*** Opening The data ***

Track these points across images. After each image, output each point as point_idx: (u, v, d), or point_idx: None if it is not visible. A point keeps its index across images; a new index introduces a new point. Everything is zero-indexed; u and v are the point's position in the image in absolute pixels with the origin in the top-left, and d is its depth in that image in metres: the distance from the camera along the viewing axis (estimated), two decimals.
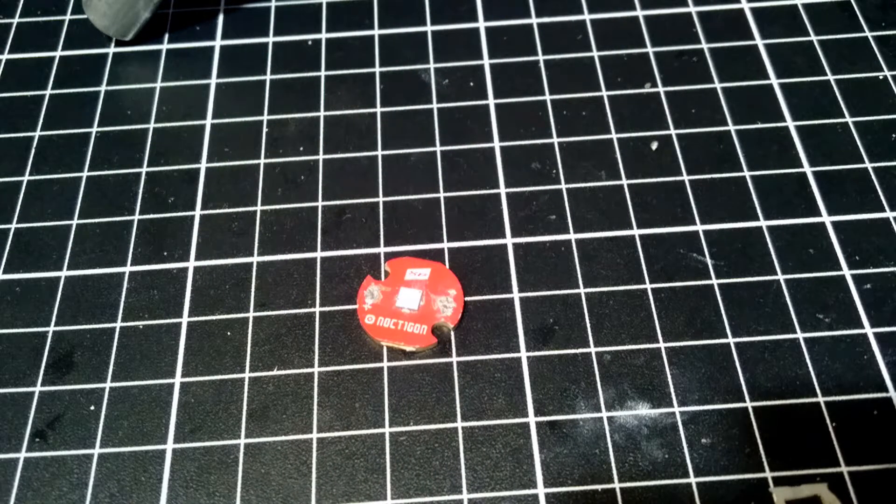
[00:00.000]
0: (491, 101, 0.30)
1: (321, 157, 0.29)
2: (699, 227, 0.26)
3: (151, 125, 0.30)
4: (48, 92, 0.31)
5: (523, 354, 0.24)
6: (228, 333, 0.25)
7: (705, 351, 0.24)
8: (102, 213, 0.27)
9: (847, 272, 0.25)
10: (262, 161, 0.29)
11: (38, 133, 0.29)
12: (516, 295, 0.25)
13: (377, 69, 0.31)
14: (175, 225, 0.27)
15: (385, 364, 0.24)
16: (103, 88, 0.31)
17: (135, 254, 0.26)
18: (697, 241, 0.26)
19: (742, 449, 0.23)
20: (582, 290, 0.25)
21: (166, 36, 0.32)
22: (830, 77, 0.30)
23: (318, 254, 0.26)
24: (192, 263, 0.26)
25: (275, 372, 0.24)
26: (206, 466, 0.23)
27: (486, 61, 0.31)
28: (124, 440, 0.23)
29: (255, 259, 0.26)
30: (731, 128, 0.29)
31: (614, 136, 0.29)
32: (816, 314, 0.25)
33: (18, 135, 0.29)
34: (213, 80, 0.31)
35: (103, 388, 0.24)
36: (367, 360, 0.24)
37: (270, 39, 0.32)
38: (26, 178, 0.28)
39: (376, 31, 0.32)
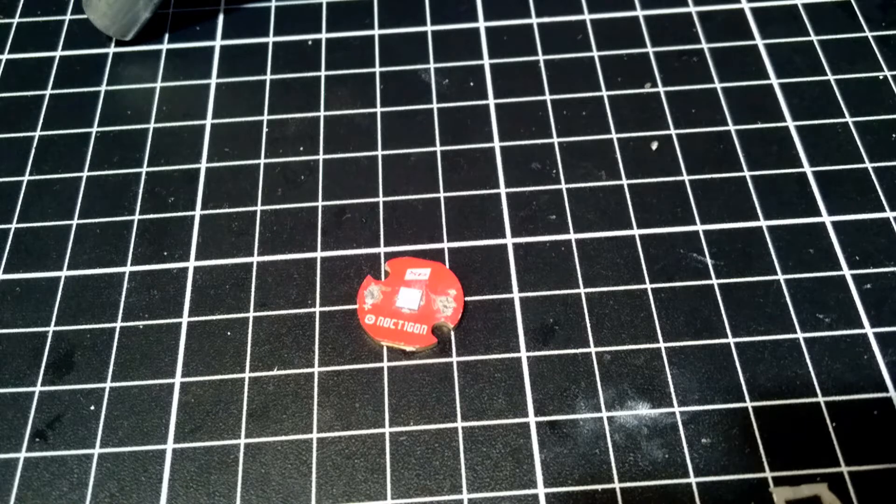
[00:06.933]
0: (491, 101, 0.30)
1: (321, 157, 0.29)
2: (699, 227, 0.26)
3: (151, 125, 0.30)
4: (48, 92, 0.31)
5: (523, 354, 0.24)
6: (228, 333, 0.25)
7: (705, 351, 0.24)
8: (102, 213, 0.27)
9: (847, 272, 0.25)
10: (262, 161, 0.29)
11: (38, 133, 0.29)
12: (516, 295, 0.25)
13: (377, 69, 0.31)
14: (175, 225, 0.27)
15: (385, 364, 0.24)
16: (103, 88, 0.31)
17: (135, 254, 0.26)
18: (697, 241, 0.26)
19: (742, 449, 0.23)
20: (582, 290, 0.25)
21: (166, 36, 0.32)
22: (830, 77, 0.30)
23: (318, 254, 0.26)
24: (192, 263, 0.26)
25: (275, 372, 0.24)
26: (206, 466, 0.23)
27: (486, 61, 0.31)
28: (124, 440, 0.23)
29: (255, 259, 0.26)
30: (731, 128, 0.29)
31: (614, 136, 0.29)
32: (816, 314, 0.25)
33: (18, 135, 0.29)
34: (213, 80, 0.31)
35: (103, 388, 0.24)
36: (367, 360, 0.24)
37: (270, 39, 0.32)
38: (26, 178, 0.28)
39: (376, 31, 0.32)
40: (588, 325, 0.25)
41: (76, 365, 0.24)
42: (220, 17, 0.33)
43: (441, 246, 0.26)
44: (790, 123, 0.29)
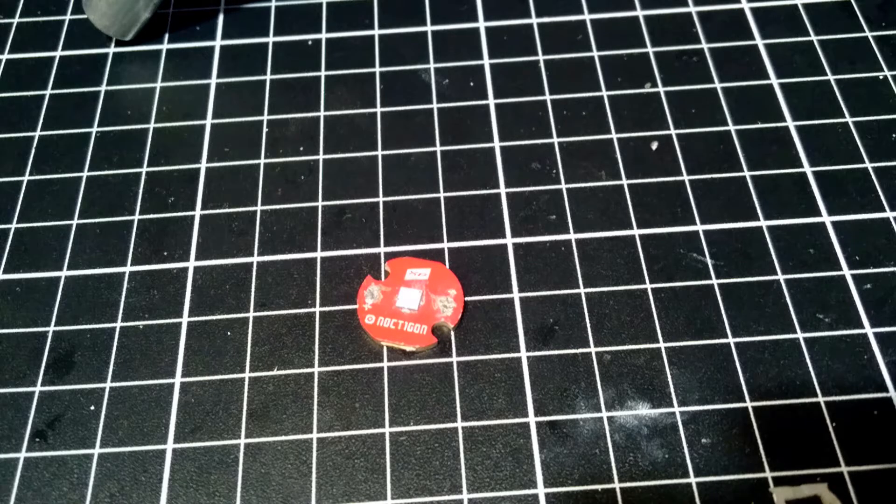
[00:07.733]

*** Closing The data ***

What is expected |
Go through the material above and repeat it exactly. Omit the pictures.

Answer |
Track these points across images. After each image, output each point as point_idx: (u, v, d), or point_idx: None if it is not visible. A point keeps its index across images; a new index introduces a new point. Everything is zero-indexed; u and v are the point's position in the image in absolute pixels with the origin in the top-left, and d is its depth in that image in metres: the distance from the camera along the viewing axis (estimated), two decimals.
[00:00.000]
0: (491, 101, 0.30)
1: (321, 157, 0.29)
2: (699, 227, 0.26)
3: (151, 125, 0.30)
4: (48, 92, 0.31)
5: (523, 354, 0.24)
6: (228, 333, 0.25)
7: (705, 351, 0.24)
8: (102, 213, 0.27)
9: (847, 272, 0.25)
10: (262, 161, 0.29)
11: (38, 133, 0.29)
12: (516, 295, 0.25)
13: (377, 69, 0.31)
14: (175, 225, 0.27)
15: (385, 364, 0.24)
16: (103, 88, 0.31)
17: (135, 254, 0.26)
18: (697, 241, 0.26)
19: (742, 449, 0.23)
20: (582, 290, 0.25)
21: (166, 36, 0.32)
22: (830, 77, 0.30)
23: (318, 254, 0.26)
24: (192, 263, 0.26)
25: (275, 372, 0.24)
26: (206, 466, 0.23)
27: (486, 61, 0.31)
28: (124, 440, 0.23)
29: (255, 259, 0.26)
30: (731, 128, 0.29)
31: (614, 136, 0.29)
32: (816, 314, 0.25)
33: (18, 135, 0.29)
34: (213, 80, 0.31)
35: (103, 388, 0.24)
36: (367, 360, 0.24)
37: (270, 39, 0.32)
38: (26, 178, 0.28)
39: (376, 31, 0.32)
[00:06.933]
0: (491, 101, 0.30)
1: (321, 157, 0.29)
2: (699, 227, 0.26)
3: (151, 125, 0.30)
4: (48, 92, 0.31)
5: (523, 354, 0.24)
6: (228, 333, 0.25)
7: (705, 351, 0.24)
8: (102, 213, 0.27)
9: (847, 272, 0.25)
10: (262, 161, 0.29)
11: (38, 133, 0.29)
12: (516, 295, 0.25)
13: (377, 69, 0.31)
14: (175, 225, 0.27)
15: (385, 364, 0.24)
16: (103, 88, 0.31)
17: (135, 254, 0.26)
18: (697, 241, 0.26)
19: (742, 449, 0.23)
20: (582, 290, 0.25)
21: (166, 36, 0.32)
22: (830, 77, 0.30)
23: (318, 254, 0.26)
24: (192, 263, 0.26)
25: (275, 372, 0.24)
26: (206, 466, 0.23)
27: (486, 61, 0.31)
28: (124, 440, 0.23)
29: (255, 259, 0.26)
30: (731, 128, 0.29)
31: (614, 136, 0.29)
32: (816, 314, 0.25)
33: (18, 135, 0.29)
34: (213, 80, 0.31)
35: (103, 388, 0.24)
36: (367, 360, 0.24)
37: (270, 39, 0.32)
38: (26, 178, 0.28)
39: (376, 31, 0.32)
40: (588, 325, 0.25)
41: (76, 365, 0.24)
42: (220, 17, 0.33)
43: (441, 246, 0.26)
44: (790, 123, 0.29)
[00:07.733]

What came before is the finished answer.